As an outspoken herpes advocate, I understand all too well that driving down the herpes highway is going to be bumpy and not without swerving around debris. Herpes is an inevitability. A road littered with potholes of fear, judgments, and miscellaneous jagged rocks that throw off your emotional balance with every bump.

In a perfect world no one would care about having herpes, and everyone would understand that 1-2% of people will suffer from chronic symptoms.{2} Simultaneously, the rest of the population (6+ billion or so) are silent carriers and are entirely unaware they carry the virus. Nothing would make me happier than for everyone to realize these facts and to accept them. But apparently, it’s not that easy and its because of one word…

The Stigma

I speak a great deal about the stigma and why it has such a hold over people with herpes. The stigma indeed exists, but it does so because we allow it. At the top, you have shame. The application of this emotion upon herpes is not only debilitating, it is misguided and based on inaccurate perceptions. Examples are incorrect facts, bad internet links, and assumptions that herpes is always caused by sex (along with archaic and outdated ideas about human sexuality). {3}

The stigma is a construct that we allow to take place and its power is rooted in our silence. Part of that power is believing that you are alone and silence is the end result of feeling that way. It should be clear that silence is not always golden, and, in this case, it is the fuel to this fire that keeps the stigma going under full force, like pouring gasoline onto a flame.
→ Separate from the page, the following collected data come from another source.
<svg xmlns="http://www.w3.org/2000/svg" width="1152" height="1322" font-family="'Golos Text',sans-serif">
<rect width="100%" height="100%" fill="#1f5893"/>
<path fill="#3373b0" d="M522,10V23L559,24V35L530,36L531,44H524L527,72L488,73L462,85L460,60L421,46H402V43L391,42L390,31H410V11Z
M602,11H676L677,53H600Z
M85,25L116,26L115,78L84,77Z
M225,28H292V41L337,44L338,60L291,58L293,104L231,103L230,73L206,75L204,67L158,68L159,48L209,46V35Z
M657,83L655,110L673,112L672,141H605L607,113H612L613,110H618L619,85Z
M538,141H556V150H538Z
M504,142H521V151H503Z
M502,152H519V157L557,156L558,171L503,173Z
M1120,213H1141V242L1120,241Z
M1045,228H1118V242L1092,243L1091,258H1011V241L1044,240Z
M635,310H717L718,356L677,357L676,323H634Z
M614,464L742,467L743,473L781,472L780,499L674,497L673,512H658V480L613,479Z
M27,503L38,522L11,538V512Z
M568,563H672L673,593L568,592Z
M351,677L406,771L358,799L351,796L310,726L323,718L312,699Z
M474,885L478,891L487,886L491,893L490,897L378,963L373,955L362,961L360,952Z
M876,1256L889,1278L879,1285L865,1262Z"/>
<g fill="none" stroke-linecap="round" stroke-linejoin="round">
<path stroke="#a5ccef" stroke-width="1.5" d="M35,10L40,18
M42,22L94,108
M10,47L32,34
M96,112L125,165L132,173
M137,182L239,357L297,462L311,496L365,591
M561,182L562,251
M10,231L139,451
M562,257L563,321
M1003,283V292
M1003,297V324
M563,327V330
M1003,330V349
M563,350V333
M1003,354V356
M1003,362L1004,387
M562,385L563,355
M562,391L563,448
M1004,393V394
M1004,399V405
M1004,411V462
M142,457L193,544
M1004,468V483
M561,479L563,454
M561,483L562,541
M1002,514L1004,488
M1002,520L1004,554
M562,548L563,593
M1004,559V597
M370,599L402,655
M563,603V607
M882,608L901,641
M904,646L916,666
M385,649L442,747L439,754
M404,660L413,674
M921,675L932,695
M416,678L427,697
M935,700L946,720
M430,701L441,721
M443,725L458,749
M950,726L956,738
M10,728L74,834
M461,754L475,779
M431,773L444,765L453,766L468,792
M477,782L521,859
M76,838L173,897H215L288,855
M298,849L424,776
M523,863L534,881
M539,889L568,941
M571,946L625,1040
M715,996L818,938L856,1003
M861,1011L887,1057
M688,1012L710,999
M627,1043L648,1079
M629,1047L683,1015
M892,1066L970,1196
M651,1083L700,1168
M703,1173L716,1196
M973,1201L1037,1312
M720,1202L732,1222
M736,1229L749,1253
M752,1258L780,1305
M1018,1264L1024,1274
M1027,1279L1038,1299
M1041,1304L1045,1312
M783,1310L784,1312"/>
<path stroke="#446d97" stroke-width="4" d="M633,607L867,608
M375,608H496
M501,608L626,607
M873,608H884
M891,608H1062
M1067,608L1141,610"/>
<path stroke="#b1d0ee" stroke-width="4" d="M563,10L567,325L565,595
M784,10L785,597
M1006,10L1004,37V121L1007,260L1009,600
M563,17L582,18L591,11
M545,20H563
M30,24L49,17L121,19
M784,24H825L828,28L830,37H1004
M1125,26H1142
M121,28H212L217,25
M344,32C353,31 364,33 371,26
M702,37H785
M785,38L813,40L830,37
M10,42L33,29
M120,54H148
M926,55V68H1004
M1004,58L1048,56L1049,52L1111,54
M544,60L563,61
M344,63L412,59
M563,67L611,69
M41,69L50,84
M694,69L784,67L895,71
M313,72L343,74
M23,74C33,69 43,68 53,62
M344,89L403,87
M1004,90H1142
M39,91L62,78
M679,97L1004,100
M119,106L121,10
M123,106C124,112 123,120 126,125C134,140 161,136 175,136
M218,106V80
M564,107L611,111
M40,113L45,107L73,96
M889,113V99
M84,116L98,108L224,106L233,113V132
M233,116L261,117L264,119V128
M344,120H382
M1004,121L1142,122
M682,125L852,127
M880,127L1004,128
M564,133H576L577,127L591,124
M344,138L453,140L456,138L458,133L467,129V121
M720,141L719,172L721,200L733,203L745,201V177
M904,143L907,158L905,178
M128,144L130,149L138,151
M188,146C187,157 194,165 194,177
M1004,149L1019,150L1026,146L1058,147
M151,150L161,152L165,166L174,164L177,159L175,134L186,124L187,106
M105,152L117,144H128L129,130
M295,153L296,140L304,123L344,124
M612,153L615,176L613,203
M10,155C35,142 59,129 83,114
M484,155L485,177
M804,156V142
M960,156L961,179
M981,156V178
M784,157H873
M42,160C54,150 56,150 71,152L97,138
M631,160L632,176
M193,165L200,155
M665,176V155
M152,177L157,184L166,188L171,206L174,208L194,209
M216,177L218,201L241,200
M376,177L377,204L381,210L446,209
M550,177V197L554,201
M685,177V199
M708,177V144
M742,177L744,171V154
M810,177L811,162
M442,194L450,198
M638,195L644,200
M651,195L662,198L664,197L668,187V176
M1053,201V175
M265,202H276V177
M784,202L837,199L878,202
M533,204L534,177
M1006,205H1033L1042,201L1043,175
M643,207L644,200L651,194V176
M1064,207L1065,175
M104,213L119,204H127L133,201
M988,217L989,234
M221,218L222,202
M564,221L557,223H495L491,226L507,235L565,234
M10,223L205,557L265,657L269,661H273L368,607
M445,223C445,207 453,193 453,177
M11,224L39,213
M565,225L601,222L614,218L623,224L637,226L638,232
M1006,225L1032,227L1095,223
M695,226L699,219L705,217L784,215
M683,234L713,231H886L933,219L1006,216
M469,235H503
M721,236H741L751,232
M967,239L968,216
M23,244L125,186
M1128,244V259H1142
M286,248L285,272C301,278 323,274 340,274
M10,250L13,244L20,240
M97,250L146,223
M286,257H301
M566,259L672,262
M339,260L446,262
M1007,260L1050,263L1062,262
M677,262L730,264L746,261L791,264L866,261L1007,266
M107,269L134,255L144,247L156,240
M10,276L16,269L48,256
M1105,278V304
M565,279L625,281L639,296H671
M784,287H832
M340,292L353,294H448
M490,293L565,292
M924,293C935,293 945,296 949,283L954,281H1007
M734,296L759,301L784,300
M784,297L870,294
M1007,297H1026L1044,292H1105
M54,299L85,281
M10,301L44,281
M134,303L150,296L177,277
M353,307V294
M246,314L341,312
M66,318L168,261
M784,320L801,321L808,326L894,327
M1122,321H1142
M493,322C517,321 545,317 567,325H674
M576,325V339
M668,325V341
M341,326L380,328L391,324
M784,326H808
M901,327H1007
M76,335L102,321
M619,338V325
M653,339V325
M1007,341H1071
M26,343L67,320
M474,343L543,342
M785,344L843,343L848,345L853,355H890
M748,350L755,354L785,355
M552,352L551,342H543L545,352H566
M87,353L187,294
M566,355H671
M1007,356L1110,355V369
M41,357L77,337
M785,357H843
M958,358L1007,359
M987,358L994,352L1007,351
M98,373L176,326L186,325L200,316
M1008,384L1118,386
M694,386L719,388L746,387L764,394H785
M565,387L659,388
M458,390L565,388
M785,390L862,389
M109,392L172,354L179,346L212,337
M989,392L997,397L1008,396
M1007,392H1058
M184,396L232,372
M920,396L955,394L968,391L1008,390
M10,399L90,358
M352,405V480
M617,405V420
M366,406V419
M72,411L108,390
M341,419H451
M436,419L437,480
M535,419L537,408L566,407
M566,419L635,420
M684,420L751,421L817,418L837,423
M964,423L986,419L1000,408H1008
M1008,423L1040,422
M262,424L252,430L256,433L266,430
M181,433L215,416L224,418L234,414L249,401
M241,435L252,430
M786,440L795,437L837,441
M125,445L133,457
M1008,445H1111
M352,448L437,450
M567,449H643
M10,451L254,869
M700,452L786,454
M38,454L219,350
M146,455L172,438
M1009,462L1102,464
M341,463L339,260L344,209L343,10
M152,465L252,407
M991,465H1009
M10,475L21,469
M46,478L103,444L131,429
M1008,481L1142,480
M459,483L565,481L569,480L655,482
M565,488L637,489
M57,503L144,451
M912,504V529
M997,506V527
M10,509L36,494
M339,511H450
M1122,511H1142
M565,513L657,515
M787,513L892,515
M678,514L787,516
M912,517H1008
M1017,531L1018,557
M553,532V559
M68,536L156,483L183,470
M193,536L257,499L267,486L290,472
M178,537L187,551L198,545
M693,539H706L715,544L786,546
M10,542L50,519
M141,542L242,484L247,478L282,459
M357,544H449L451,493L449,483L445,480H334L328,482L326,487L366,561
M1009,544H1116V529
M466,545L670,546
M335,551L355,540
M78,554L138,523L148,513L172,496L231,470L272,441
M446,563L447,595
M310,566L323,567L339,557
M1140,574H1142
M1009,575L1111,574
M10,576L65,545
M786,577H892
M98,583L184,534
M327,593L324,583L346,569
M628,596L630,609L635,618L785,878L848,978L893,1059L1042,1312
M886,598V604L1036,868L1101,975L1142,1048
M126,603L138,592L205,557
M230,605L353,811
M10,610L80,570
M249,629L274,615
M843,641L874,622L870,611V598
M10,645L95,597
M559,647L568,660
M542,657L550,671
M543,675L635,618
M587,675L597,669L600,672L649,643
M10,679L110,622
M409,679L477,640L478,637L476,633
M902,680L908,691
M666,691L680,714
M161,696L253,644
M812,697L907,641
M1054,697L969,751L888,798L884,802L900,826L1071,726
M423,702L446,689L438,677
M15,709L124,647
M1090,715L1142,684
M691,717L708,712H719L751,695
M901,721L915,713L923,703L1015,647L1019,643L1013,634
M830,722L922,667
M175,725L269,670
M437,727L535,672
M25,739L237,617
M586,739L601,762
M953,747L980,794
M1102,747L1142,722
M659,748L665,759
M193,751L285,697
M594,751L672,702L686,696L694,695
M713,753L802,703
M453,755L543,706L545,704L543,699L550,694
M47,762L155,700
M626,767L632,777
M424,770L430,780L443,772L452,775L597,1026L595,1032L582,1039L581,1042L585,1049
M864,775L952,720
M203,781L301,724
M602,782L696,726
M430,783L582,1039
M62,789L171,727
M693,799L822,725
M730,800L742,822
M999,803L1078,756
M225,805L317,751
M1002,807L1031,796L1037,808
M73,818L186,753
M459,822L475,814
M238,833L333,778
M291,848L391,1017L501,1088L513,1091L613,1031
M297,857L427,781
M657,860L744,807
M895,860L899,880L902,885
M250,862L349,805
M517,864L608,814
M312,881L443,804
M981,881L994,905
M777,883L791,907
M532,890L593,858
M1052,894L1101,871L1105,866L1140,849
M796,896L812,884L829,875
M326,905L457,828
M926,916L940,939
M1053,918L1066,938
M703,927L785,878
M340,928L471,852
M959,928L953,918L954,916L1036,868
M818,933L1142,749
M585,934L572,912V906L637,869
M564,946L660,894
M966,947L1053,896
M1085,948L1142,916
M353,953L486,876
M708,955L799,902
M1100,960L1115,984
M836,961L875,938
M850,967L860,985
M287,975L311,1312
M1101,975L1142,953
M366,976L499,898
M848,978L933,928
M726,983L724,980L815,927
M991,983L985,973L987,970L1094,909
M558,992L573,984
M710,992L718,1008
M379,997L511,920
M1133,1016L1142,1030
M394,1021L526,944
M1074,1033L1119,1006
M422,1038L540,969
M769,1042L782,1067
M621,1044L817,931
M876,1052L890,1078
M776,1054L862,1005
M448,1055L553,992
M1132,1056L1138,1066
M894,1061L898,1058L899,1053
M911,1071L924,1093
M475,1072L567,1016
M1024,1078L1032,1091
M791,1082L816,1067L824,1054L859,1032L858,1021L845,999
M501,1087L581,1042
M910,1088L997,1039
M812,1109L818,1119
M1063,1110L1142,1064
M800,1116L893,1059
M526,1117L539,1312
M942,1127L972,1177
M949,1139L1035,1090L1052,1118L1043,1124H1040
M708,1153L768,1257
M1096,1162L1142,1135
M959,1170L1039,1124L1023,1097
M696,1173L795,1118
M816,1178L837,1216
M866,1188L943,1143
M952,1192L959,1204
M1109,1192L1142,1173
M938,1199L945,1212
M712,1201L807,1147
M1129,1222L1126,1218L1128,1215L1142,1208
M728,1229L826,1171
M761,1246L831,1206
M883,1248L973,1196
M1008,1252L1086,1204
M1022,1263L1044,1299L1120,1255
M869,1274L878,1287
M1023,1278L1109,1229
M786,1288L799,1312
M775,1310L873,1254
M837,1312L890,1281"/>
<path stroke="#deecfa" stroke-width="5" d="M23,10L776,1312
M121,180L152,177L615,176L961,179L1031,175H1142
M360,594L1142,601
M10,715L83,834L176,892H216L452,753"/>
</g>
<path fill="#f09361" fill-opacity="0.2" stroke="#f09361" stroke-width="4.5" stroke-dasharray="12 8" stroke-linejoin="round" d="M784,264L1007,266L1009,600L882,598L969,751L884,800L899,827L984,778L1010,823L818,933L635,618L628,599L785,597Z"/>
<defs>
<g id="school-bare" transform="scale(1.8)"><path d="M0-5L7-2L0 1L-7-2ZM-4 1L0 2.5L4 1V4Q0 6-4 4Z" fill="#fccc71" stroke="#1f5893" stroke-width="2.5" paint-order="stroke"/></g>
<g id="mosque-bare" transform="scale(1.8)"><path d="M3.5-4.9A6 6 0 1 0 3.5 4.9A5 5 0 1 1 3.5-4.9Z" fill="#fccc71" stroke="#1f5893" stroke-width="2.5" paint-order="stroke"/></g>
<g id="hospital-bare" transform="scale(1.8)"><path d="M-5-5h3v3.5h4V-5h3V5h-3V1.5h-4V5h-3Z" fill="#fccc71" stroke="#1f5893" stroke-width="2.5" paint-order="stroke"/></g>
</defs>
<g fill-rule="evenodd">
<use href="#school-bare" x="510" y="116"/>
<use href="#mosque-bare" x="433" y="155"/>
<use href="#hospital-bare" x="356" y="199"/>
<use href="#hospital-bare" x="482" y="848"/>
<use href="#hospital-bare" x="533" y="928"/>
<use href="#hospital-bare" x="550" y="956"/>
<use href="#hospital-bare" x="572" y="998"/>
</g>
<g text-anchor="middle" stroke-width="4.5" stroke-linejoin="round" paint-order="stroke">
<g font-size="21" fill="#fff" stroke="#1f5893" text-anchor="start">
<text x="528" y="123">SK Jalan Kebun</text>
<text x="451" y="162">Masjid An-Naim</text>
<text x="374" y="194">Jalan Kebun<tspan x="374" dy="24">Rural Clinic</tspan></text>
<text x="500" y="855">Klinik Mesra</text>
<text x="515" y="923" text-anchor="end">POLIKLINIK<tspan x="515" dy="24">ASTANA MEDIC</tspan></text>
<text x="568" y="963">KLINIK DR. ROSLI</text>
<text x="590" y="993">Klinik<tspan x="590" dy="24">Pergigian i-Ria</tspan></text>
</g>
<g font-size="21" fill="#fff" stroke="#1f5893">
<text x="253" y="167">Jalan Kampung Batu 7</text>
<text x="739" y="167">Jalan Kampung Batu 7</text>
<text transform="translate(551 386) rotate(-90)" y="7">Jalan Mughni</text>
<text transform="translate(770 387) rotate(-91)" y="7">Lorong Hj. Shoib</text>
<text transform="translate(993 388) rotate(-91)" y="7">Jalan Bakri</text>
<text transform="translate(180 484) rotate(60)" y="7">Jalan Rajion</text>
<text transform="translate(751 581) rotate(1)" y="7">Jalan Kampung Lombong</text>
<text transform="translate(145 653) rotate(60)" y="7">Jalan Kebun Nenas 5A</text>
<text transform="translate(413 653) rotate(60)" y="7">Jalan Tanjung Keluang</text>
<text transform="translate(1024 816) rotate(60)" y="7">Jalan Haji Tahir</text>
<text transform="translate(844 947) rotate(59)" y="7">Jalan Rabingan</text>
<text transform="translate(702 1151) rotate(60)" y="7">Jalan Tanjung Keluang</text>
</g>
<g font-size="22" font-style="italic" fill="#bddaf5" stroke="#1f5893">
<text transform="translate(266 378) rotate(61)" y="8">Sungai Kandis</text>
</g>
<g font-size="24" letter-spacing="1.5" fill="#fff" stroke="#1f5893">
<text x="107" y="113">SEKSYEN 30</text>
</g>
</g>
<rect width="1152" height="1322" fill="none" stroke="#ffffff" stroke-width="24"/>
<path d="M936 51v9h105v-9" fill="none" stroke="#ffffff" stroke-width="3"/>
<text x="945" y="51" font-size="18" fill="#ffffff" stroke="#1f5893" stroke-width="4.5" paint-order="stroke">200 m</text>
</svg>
I understand the idea that stating the names of famous peoples is an attempt at normalizing herpes by showing how common it is; I get it. One day, I genuinely wish that other famous people would openly discuss it to help normalize it. Still, it seems unfair to share the personal information of famous people without their permission. Isn’t it strange that some people with herpes would shame another for having it or to take away the same choice that we wish we had?